• _WHAT THIS TASK INVOLVES_:
Rewrite the material below as a numbered list, starting at the line with "Known for tackling" and ending at the line with "2023 - Current)_", with both of those lines included and blank lines left out.
═══ DATASET ENTRIES
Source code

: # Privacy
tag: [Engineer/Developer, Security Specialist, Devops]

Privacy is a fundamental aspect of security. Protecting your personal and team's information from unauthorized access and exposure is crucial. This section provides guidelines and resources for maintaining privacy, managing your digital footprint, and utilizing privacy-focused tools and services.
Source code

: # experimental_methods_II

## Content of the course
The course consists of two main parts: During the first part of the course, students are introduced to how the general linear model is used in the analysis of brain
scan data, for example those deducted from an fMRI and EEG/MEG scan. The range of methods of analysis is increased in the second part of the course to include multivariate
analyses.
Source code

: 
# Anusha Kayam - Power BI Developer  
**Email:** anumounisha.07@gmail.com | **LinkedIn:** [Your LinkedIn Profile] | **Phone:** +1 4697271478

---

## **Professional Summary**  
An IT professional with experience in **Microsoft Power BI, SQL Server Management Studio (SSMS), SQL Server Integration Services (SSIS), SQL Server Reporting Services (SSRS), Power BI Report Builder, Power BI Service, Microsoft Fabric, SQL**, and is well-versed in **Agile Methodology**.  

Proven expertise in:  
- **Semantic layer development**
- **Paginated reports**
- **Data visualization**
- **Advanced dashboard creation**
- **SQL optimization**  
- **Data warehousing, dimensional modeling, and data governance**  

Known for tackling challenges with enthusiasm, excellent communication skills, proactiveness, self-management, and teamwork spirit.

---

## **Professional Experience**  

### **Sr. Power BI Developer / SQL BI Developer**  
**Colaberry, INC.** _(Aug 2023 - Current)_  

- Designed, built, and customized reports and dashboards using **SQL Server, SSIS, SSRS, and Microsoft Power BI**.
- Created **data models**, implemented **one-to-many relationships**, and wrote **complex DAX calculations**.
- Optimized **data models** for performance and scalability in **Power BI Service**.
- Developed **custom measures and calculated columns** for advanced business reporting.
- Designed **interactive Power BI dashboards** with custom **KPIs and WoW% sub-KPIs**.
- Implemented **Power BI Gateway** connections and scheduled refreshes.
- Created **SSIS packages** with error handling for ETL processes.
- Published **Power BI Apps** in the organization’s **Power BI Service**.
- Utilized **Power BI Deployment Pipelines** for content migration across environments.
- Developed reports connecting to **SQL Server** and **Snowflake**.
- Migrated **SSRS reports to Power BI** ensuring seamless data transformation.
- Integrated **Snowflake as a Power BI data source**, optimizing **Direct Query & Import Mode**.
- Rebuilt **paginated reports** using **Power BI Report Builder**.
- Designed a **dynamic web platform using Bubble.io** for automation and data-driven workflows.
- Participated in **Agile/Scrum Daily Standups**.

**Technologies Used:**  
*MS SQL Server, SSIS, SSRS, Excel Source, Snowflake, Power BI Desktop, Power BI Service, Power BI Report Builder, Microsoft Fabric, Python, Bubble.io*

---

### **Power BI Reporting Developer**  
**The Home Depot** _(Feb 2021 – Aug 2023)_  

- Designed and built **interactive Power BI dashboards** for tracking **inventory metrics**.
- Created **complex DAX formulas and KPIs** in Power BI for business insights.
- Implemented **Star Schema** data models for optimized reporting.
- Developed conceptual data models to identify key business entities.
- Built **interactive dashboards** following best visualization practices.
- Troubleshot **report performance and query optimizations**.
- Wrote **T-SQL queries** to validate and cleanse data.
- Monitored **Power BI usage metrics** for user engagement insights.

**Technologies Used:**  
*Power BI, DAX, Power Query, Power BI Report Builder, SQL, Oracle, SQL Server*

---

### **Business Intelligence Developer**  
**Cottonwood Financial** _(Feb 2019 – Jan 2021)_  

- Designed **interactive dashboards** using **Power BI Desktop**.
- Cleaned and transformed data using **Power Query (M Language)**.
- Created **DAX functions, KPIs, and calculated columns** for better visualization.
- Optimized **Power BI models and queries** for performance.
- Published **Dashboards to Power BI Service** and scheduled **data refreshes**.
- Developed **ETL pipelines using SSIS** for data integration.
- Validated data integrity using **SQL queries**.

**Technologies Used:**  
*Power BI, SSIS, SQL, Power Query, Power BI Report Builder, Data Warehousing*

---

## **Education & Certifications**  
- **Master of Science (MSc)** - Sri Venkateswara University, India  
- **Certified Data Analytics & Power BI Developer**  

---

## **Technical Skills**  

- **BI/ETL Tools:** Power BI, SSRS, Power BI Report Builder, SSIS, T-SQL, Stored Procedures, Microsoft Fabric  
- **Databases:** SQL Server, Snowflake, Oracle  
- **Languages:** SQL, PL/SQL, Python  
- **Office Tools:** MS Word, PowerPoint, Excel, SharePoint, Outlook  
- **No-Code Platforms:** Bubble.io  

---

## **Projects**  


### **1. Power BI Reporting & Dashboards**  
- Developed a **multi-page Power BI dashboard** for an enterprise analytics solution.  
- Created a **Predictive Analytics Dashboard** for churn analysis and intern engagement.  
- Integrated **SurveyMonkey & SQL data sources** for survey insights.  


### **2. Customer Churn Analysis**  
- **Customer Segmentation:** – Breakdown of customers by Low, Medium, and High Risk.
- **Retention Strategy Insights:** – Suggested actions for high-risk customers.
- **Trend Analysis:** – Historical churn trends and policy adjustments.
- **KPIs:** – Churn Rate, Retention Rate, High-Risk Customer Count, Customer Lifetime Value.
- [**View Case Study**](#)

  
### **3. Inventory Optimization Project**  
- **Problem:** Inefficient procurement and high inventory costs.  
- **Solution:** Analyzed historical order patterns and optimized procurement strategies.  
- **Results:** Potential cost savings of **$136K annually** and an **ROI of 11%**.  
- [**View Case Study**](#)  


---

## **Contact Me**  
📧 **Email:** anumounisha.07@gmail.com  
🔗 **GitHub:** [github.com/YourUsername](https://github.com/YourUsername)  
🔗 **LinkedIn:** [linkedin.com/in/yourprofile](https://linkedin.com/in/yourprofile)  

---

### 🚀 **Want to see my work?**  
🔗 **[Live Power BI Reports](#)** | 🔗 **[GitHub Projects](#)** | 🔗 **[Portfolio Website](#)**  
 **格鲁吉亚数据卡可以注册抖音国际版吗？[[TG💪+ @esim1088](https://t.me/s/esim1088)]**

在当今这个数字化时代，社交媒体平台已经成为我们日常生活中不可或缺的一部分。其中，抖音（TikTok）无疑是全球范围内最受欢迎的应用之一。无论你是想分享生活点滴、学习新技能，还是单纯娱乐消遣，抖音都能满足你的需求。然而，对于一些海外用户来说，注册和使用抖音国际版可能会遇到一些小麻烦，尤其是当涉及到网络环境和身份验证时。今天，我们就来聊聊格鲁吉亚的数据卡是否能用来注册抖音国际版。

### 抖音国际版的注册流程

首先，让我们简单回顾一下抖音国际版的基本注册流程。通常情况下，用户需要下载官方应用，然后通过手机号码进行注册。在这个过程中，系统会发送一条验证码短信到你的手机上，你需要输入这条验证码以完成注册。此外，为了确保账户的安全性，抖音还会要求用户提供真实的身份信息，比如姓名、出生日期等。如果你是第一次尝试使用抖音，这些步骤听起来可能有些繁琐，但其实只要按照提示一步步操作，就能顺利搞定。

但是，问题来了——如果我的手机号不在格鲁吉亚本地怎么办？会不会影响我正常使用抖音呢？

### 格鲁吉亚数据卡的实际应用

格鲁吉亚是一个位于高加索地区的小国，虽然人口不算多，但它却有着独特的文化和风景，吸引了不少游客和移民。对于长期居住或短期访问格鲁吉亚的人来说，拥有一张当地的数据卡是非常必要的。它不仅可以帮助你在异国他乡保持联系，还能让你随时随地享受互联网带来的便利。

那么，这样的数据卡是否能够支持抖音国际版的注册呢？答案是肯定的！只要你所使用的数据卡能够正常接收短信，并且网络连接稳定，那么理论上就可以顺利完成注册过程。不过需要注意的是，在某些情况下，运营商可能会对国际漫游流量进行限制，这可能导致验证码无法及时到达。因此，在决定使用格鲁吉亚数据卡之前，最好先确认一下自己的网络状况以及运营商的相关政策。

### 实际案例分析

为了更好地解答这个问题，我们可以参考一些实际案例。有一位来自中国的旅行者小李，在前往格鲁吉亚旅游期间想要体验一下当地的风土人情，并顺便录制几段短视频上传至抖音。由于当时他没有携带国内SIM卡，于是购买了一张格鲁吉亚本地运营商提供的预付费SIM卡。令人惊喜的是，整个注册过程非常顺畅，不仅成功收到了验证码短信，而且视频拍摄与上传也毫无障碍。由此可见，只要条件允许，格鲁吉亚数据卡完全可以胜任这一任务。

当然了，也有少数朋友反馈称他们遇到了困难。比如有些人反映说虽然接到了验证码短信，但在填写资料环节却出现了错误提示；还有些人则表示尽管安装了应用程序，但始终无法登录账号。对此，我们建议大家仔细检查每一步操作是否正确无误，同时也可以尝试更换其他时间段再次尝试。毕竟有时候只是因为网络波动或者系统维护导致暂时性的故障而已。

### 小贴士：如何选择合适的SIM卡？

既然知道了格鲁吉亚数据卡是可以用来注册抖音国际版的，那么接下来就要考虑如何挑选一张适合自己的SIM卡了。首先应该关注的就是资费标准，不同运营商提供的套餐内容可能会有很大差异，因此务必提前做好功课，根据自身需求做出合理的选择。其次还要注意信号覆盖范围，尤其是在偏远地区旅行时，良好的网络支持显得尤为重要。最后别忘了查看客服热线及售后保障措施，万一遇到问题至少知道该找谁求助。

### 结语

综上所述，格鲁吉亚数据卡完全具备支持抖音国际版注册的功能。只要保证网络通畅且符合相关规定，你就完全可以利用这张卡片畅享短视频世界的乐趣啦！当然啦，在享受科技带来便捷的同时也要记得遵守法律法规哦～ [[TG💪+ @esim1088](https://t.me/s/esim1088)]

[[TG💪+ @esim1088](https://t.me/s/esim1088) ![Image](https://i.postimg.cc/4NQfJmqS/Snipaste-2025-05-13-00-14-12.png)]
══════
• _SOLUTION TO THE EXERCISE_:
1. Known for tackling challenges with enthusiasm, excellent communication skills, proactiveness, self-management, and teamwork spirit.
2. ---
3. ## **Professional Experience**  
4. ### **Sr. Power BI Developer / SQL BI Developer**  
5. **Colaberry, INC.** _(Aug 2023 - Current)_  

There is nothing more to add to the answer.